Feeding failed-question text into the prompt shifts the distribution itself toward outputs that address the missing dimension. "Warm neutral background" failure → next-round prompt explicitly names lighting + background. The judge's signal is the gradient; the prompt generator is the optimiser.

Tradeoffs / gotchas

  • Budget is load-bearing. Without a round budget, the loop can consume unbounded inference cost on edge cases the generator structurally can't hit. See concepts/refinement-round-budget for the analogous DS-STAR framing (10-round cap).
  • Prompt drift. Long refinement chains can introduce contradictions as each round adds constraints without pruning. Occasional reset-to-baseline is often necessary.
  • Judge agreement with humans. If the judge's rubric diverges from human preference, refinement optimises for the judge not the user. PIXEL's 20% → 85% human-judge approval-rate figure is the characterisation of this alignment at Instacart's specific domain.
  • Cost compounds. A 3-round median refinement loop is 3× the inference cost of single-shot generation.

Seen in

  • sources/2025-07-17-instacart-introducing-pixel-instacarts-unified-image-generation-platformcanonical wiki instance at the image-generation layer. Instacart PIXEL ships the full four-step loop: LLM-prompt → generate → VLM-score → failed-questions-into-prompt → regenerate. Raises human-judge approval rate from 20% → 85%. Round-budget + convergence- iteration-count not disclosed. "We generate a first pass of images with a prompt generated by LLM. We judge the image output using a curated set of evaluation questions that are generated by an LLM, based on the project needs. We then pass the questions and the image to a VLM for evaluation. We make a decision whether or not to use the image based on the number of questions which passed from the evaluation. If the image fails the evaluation, we incorporate the failed questions into the prompt generator LLM to generate a revised prompt for the image generation model and we repeat these steps until the image passes our threshold."

  • sources/2025-08-01-instacart-scaling-catalog-attribute-extraction-with-multi-modal-llmstext-extraction application of the same loop-shape. Instacart PARSE makes prompt iteration a first-class operation: a "simple" attribute (organic claim) hits 95% accuracy on the first prompt (1 day vs. 1 week traditional); a "complex" attribute (low_sugar claim) requires multiple iterations (3 days via the PARSE UI). The iteration itself is human-authored rather than loop-driven — but PARSE's roadmap cites the same literature ([6] "LARGE LANGUAGE MODELS AS OPTIMIZERS", [7] "EVOPROMPT") as the direction for closing the loop automatically. Canonical wiki instance of the effort-per-attribute framing: prompt-tuning time and LLM-size choice are both attribute-dependent decisions.

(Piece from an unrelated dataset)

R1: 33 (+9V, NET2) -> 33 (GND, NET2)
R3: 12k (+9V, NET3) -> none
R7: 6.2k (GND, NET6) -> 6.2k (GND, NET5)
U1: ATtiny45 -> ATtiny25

  • sources/2026-02-19-lyft-scaling-localization-with-aicanonical wiki instance at the text-translation layer. Lyft's AI localization pipeline ships the loop as a Drafter + Evaluator pair: the Drafter generates 3 candidates per source string (see patterns/multi-candidate-generation); the Evaluator grades each on a 4-dim rubric (accuracy/clarity, fluency/adaptation, brand alignment, technical correctness); on all-fail the per-candidate critique text feeds back to the Drafter for another attempt, up to 3 total. Canonical on-wiki defence of the "separate Drafter from Evaluator to break self-approval bias" argument. Before/after quality numbers not disclosed (contrast PIXEL's 20% → 85%).